(Input data begins)
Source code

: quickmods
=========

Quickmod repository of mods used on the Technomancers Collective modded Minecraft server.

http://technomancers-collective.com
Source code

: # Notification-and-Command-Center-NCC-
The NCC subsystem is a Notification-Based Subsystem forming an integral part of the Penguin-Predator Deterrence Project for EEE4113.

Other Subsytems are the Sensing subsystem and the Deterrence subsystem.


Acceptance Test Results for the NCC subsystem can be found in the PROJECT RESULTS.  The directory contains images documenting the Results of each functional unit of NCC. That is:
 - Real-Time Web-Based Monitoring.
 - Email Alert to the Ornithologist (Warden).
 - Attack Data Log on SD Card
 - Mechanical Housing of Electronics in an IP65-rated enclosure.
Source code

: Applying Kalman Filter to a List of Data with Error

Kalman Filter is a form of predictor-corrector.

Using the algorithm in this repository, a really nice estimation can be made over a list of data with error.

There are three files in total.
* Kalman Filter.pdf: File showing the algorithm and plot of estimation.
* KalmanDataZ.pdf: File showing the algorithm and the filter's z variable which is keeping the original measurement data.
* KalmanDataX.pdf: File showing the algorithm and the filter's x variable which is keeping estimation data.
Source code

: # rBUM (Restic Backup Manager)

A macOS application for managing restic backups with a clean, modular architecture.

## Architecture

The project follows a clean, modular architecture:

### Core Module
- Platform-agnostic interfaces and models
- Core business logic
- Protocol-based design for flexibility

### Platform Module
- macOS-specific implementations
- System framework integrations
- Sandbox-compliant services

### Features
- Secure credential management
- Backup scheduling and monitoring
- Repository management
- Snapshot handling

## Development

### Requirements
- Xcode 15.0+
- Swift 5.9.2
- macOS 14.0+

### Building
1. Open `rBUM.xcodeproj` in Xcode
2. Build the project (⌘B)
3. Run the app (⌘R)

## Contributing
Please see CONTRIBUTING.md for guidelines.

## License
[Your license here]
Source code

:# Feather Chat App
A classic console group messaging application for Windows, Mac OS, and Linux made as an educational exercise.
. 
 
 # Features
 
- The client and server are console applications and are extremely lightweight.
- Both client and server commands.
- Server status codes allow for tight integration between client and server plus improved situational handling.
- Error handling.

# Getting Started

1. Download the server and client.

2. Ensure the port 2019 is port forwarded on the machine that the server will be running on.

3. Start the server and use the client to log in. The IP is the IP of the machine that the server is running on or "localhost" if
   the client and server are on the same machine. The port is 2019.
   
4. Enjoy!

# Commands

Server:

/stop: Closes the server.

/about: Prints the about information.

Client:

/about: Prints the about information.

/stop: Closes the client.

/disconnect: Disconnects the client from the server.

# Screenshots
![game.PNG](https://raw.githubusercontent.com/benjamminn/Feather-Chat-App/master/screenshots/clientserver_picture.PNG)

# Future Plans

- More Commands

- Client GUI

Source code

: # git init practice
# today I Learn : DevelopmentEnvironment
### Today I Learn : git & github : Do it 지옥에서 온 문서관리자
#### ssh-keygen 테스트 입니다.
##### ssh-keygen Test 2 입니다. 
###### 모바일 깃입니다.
(Input data ends)
■ What is needed: Start at the top line of the records and retype them all exactly.

■ Exercise answer:
Source code

: quickmods
=========

Quickmod repository of mods used on the Technomancers Collective modded Minecraft server.

http://technomancers-collective.com
Source code

: # Notification-and-Command-Center-NCC-
The NCC subsystem is a Notification-Based Subsystem forming an integral part of the Penguin-Predator Deterrence Project for EEE4113.

Other Subsytems are the Sensing subsystem and the Deterrence subsystem.


Acceptance Test Results for the NCC subsystem can be found in the PROJECT RESULTS.  The directory contains images documenting the Results of each functional unit of NCC. That is:
 - Real-Time Web-Based Monitoring.
 - Email Alert to the Ornithologist (Warden).
 - Attack Data Log on SD Card
 - Mechanical Housing of Electronics in an IP65-rated enclosure.
Source code

: Applying Kalman Filter to a List of Data with Error

Kalman Filter is a form of predictor-corrector.

Using the algorithm in this repository, a really nice estimation can be made over a list of data with error.

There are three files in total.
* Kalman Filter.pdf: File showing the algorithm and plot of estimation.
* KalmanDataZ.pdf: File showing the algorithm and the filter's z variable which is keeping the original measurement data.
* KalmanDataX.pdf: File showing the algorithm and the filter's x variable which is keeping estimation data.
Source code

: # rBUM (Restic Backup Manager)

A macOS application for managing restic backups with a clean, modular architecture.

## Architecture

The project follows a clean, modular architecture:

### Core Module
- Platform-agnostic interfaces and models
- Core business logic
- Protocol-based design for flexibility

### Platform Module
- macOS-specific implementations
- System framework integrations
- Sandbox-compliant services

### Features
- Secure credential management
- Backup scheduling and monitoring
- Repository management
- Snapshot handling

## Development

### Requirements
- Xcode 15.0+
- Swift 5.9.2
- macOS 14.0+

### Building
1. Open `rBUM.xcodeproj` in Xcode
2. Build the project (⌘B)
3. Run the app (⌘R)

## Contributing
Please see CONTRIBUTING.md for guidelines.

## License
[Your license here]
Source code

:# Feather Chat App
A classic console group messaging application for Windows, Mac OS, and Linux made as an educational exercise.
. 
 
 # Features
 
- The client and server are console applications and are extremely lightweight.
- Both client and server commands.
- Server status codes allow for tight integration between client and server plus improved situational handling.
- Error handling.

# Getting Started

1. Download the server and client.

2. Ensure the port 2019 is port forwarded on the machine that the server will be running on.

3. Start the server and use the client to log in. The IP is the IP of the machine that the server is running on or "localhost" if
   the client and server are on the same machine. The port is 2019.
   
4. Enjoy!

# Commands

Server:

/stop: Closes the server.

/about: Prints the about information.

Client:

/about: Prints the about information.

/stop: Closes the client.

/disconnect: Disconnects the client from the server.

# Screenshots
![game.PNG](https://raw.githubusercontent.com/benjamminn/Feather-Chat-App/master/screenshots/clientserver_picture.PNG)

# Future Plans

- More Commands

- Client GUI

Source code

: # git init practice
# today I Learn : DevelopmentEnvironment
### Today I Learn : git & github : Do it 지옥에서 온 문서관리자
#### ssh-keygen 테스트 입니다.
##### ssh-keygen Test 2 입니다. 
###### 모바일 깃입니다.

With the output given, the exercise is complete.